Experience suggests that the current dlm meta-data is difficult to extract (in
particular, dyn_import_table and dyn_reloc_table both know how to scan the
import table's packed form).  Further, the relocation meta-data is spread
between the relocation table, which specifies a relative offset (from the last
relocation) and the mode of this relocation.  dynreloc() must then go read the
symbol import index (if any) and offset (if any) from the dlm's text and data
sections.  We currently assume that dynreloc() reads only near the offset
given, but we have no correct ground to stand for this assumption.  Moving the
symbol and offset information into the relocation record would grow the dlm in
size slightly but would eliminate the need for crack_dynrel() and would ease
concerns that some future dynreloc() may expect more of the dlm to be present
than QEMU's dynamic translator ensures.

All of these features of dynld seem to stem from the mindset that dynamic
modules are to be loaded once then forgotten.  While the attempt to stear quite
clear of the madness of dynamic libraries on UNIX hosts is laudable, the
current design may make debuggers' (both people and programs) lives harder and
leave lingering doubts in the minds of slightly-off-the-beaten-path users (e.g.

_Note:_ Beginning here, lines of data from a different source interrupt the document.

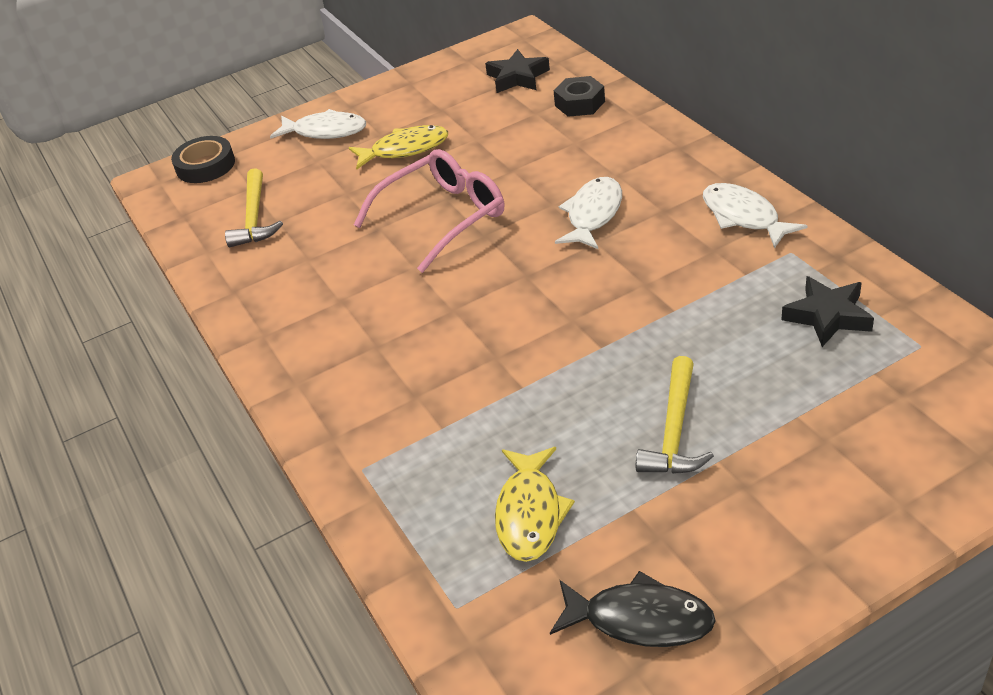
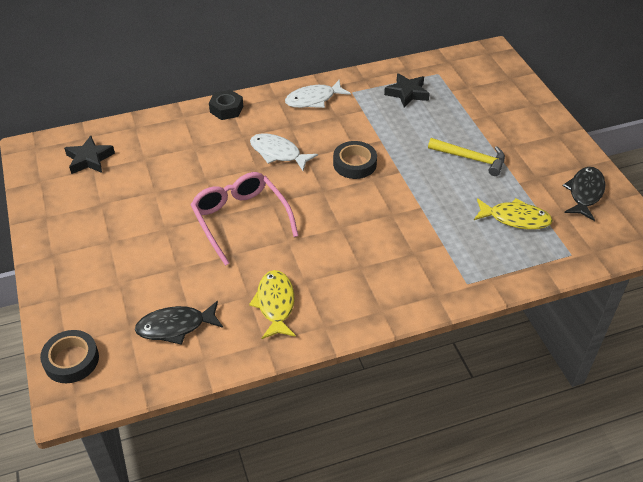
camera: 85 degrees left, 5 degrees up
(255, 218) = (175, 326): yellow hammer -> black fish
(325, 131) = (78, 274): white fish -> none
(405, 149) = (141, 230): yellow fish -> yellow fish (275, 304)
(580, 103) = (149, 136): black nut -> black nut (226, 109)
(601, 294) = (354, 164): none -> black tape

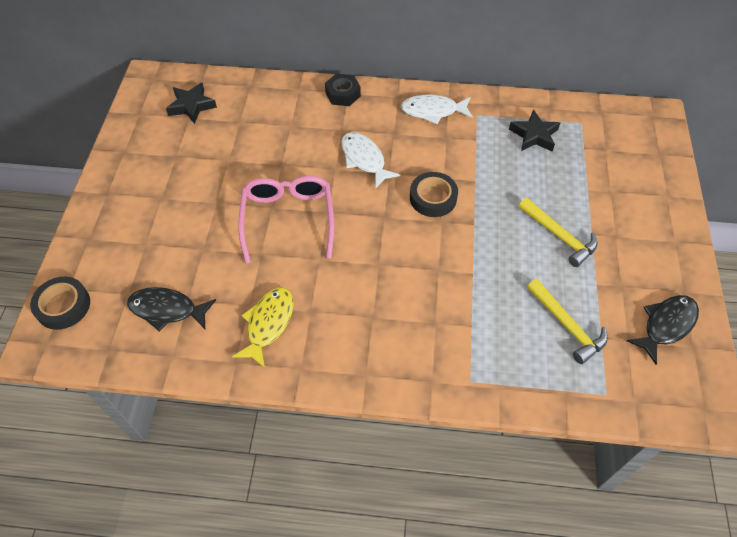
camera: 25 degrees right, 10 degrees up
(515, 218) = (567, 325): yellow fish -> yellow hammer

QEMU) by being overly opaque.

Unfortunately, changing these properties requires chaning the loaders, which
are complex. (It is worth noting that libdynld is itself remarkably short and
concise.)  Fortunately, all these complaints are nitpicks and do not currently
prevent us from moving forward.  The above API will translate naturally to a
modified libdynld, should changes ever be made.